==== Excerpt

I read some recommendations and purchased Royal Purple in a small spray can. Excellent stuff in my opinion. On trips I bring a small bottle of Ed's Red.


----------



## ByrdDog76

I use Kroil every day at work and IMO it is some of the beatbox stuff on the market. I use it to clean all of my guns but do try to wipe as much as possible off of my deer rifles and lubricate with other oils due to oils excessive stink factor.


----------



## Totaloutdoorsman

FireClean. I use it on all of my work and personal guns and have run it on machine guns with no issues.  My whole platoon started using it and have had positive results across the board. It'll work fine on a Marlin 60.


----------



## mwood1985

I use ballistol to clean mine per reccomendstion of the gunsmith at deercreek in Marietta. Great stuff. I also use Lucas brand gun oil and grease. It's my go to on my waterfowl guns. Works well for me.


----------



## GLS

As many choices as responses.    Here are 46 products compared in cleaning, lubricating, and rust preventing.  Read and weep, smile, nod in approval, shake your head up and down or sideways, take it or leave it:
http://www.dayattherange.com/?page_id=3667


----------



## wrhinehart

Frog Lube


----------



## GT-40 GUY

I'm starting to use GRAPHITE powder for pad locks on my 10/22. It is dirty, but you don't use very much. It keeps every thing lubricated, but does not collect dirt and burnt powder. So far it has eliminated FTE problems caused by other liquid oils.  

gt40


----------

========

Questions to answer>
1. According to the forum thread, how many products are compared at the linked page?
2. Duplicate everything in the forum thread from "FireClean. I use" down to "a Marlin 60.".

==== Supplied material

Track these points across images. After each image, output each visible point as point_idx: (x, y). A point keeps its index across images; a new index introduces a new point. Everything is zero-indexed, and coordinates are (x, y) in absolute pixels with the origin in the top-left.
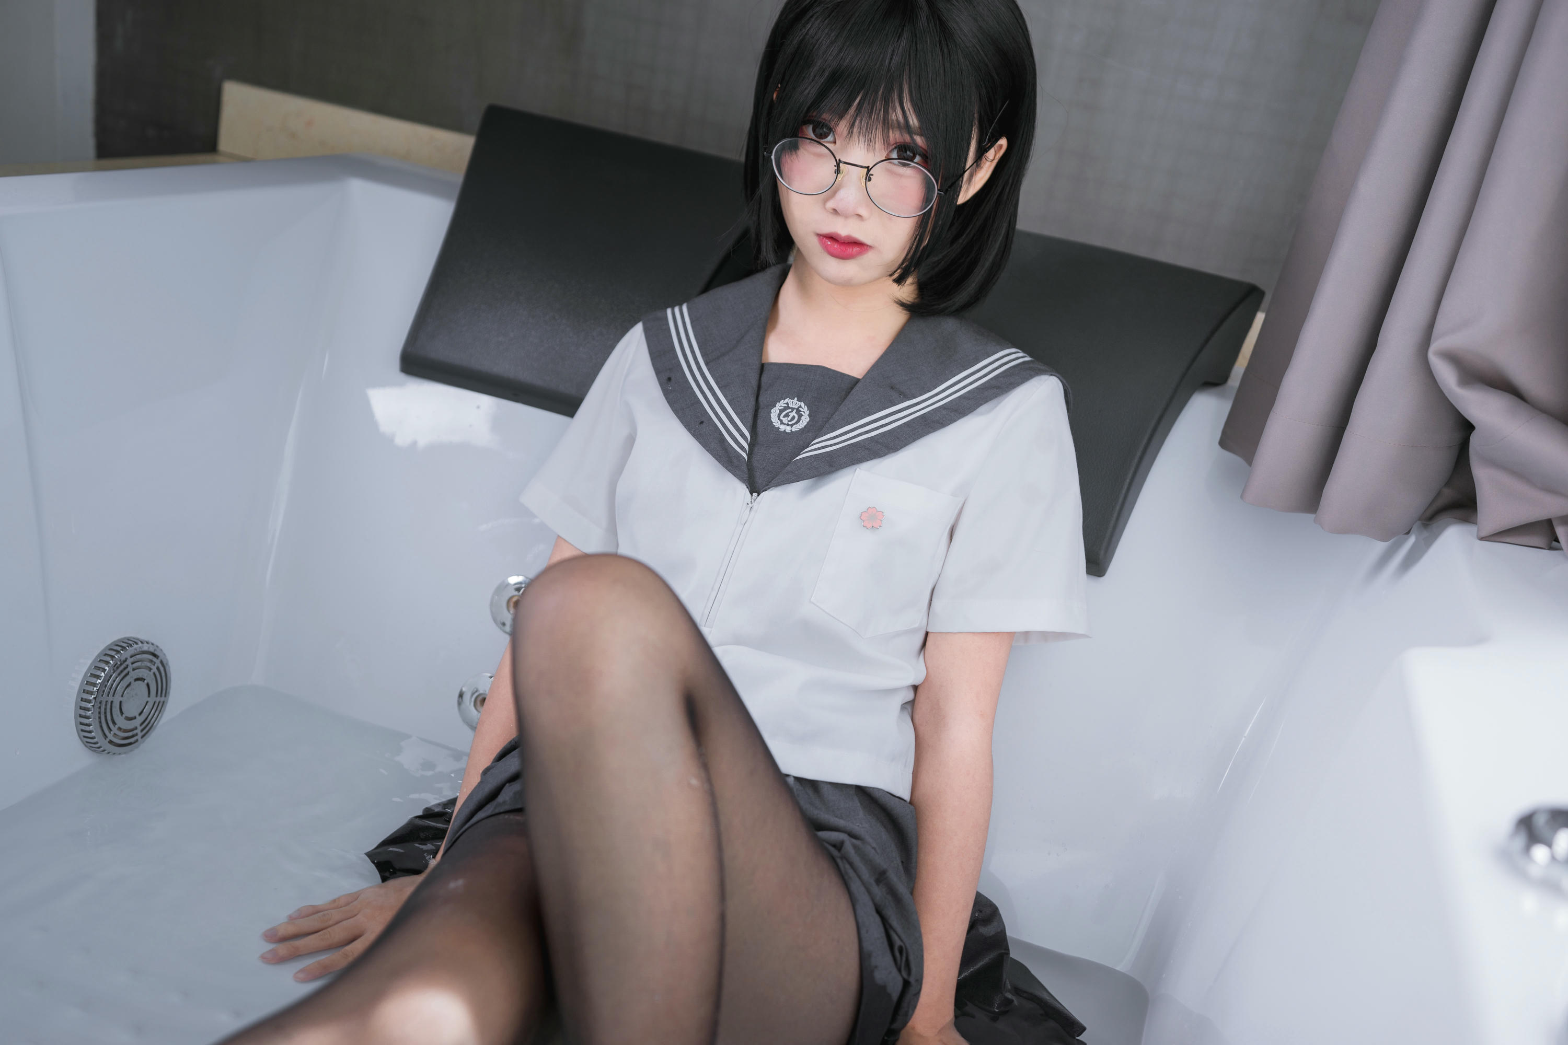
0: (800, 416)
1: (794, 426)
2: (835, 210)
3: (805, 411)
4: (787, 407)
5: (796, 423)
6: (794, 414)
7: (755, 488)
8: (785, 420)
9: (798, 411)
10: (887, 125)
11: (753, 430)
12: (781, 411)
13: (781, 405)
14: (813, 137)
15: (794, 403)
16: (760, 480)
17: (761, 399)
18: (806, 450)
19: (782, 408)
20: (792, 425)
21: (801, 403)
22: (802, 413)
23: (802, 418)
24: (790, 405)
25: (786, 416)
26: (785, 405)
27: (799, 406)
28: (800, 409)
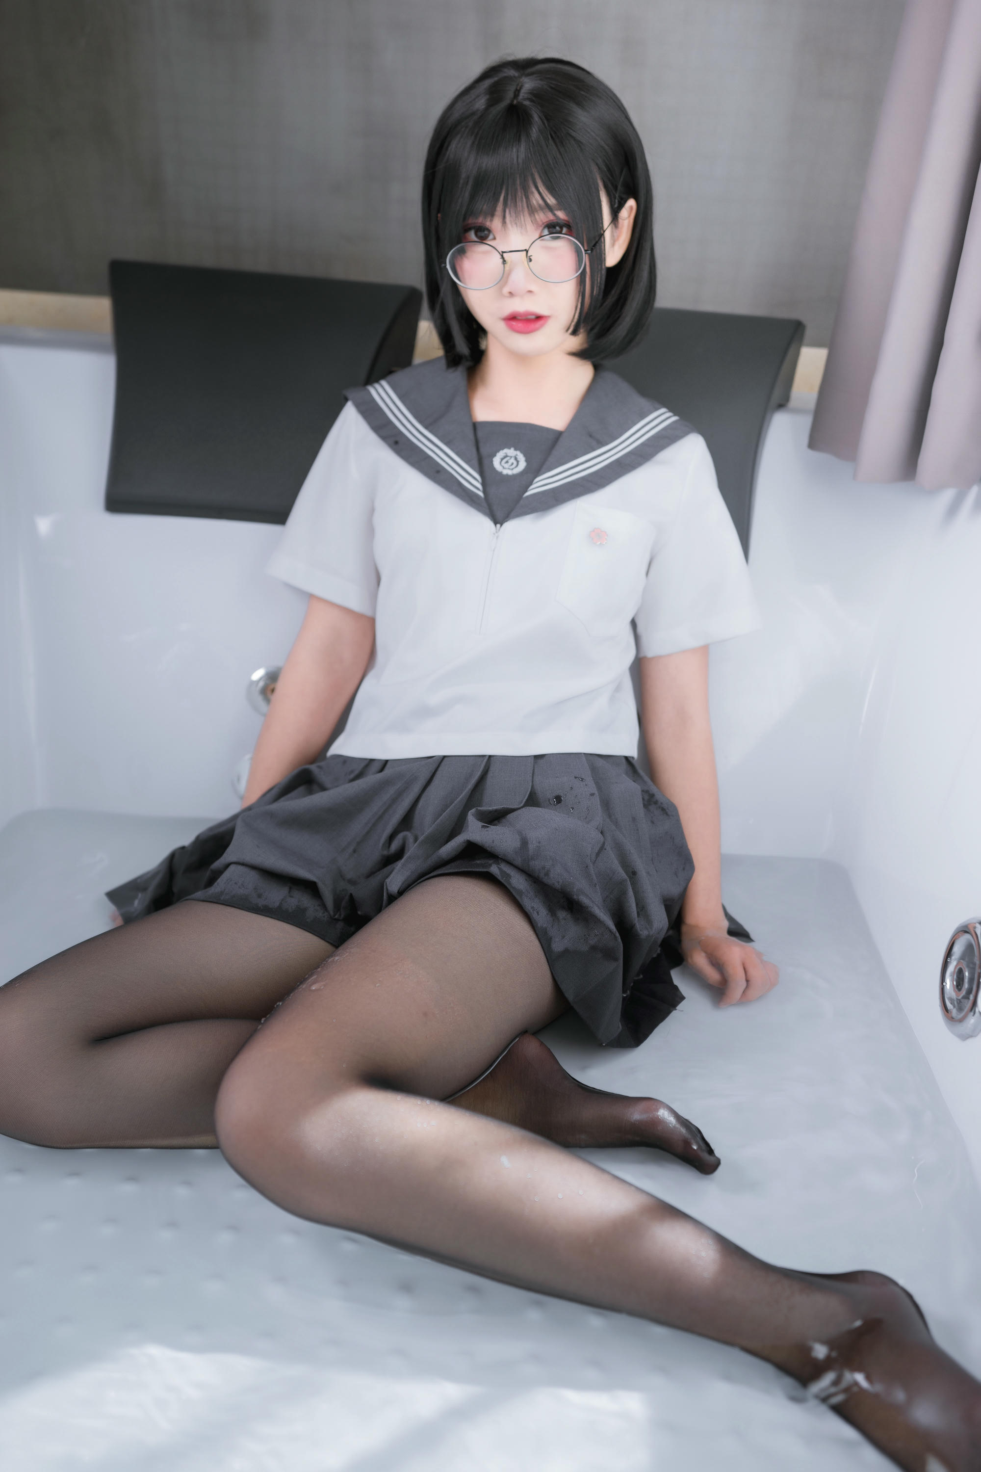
0: (518, 462)
1: (514, 470)
2: (510, 293)
4: (506, 456)
6: (512, 460)
7: (498, 520)
8: (506, 466)
9: (516, 459)
10: (532, 211)
11: (481, 473)
12: (502, 459)
13: (501, 454)
14: (476, 239)
15: (511, 452)
16: (499, 515)
17: (482, 450)
18: (532, 487)
19: (502, 457)
20: (512, 469)
21: (518, 453)
22: (519, 459)
23: (520, 463)
24: (509, 455)
25: (507, 462)
26: (505, 455)
27: (517, 455)
28: (517, 457)
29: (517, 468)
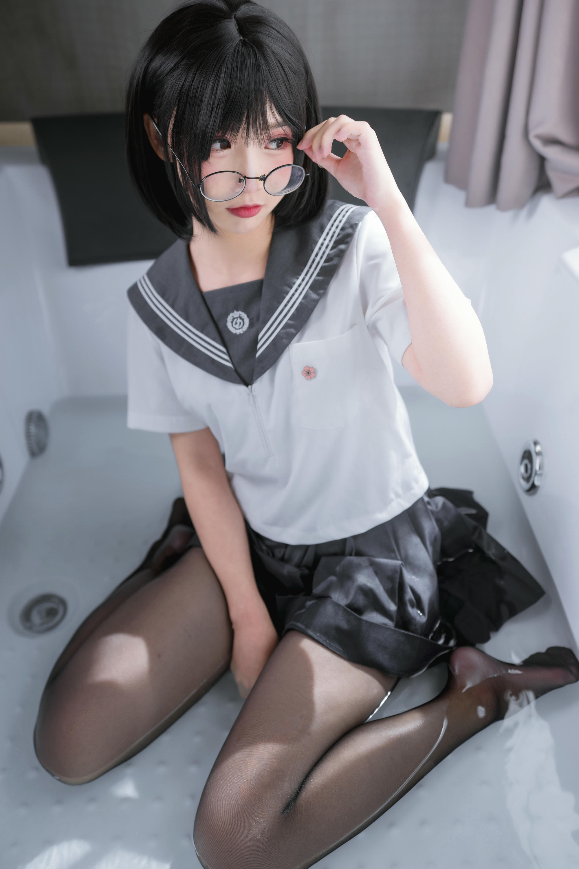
0: (243, 320)
1: (243, 328)
3: (244, 316)
4: (234, 319)
5: (243, 325)
6: (239, 321)
8: (237, 326)
9: (240, 318)
12: (232, 322)
13: (229, 319)
15: (236, 314)
18: (259, 346)
19: (231, 320)
20: (242, 328)
21: (240, 312)
22: (243, 318)
23: (245, 320)
24: (235, 316)
25: (236, 323)
26: (232, 318)
27: (240, 315)
28: (241, 316)
29: (244, 325)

========

Answers given>
1. 46 products.

2.
FireClean. I use it on all of my work and personal guns and have run it on machine guns with no issues.  My whole platoon started using it and have had positive results across the board. It'll work fine on a Marlin 60.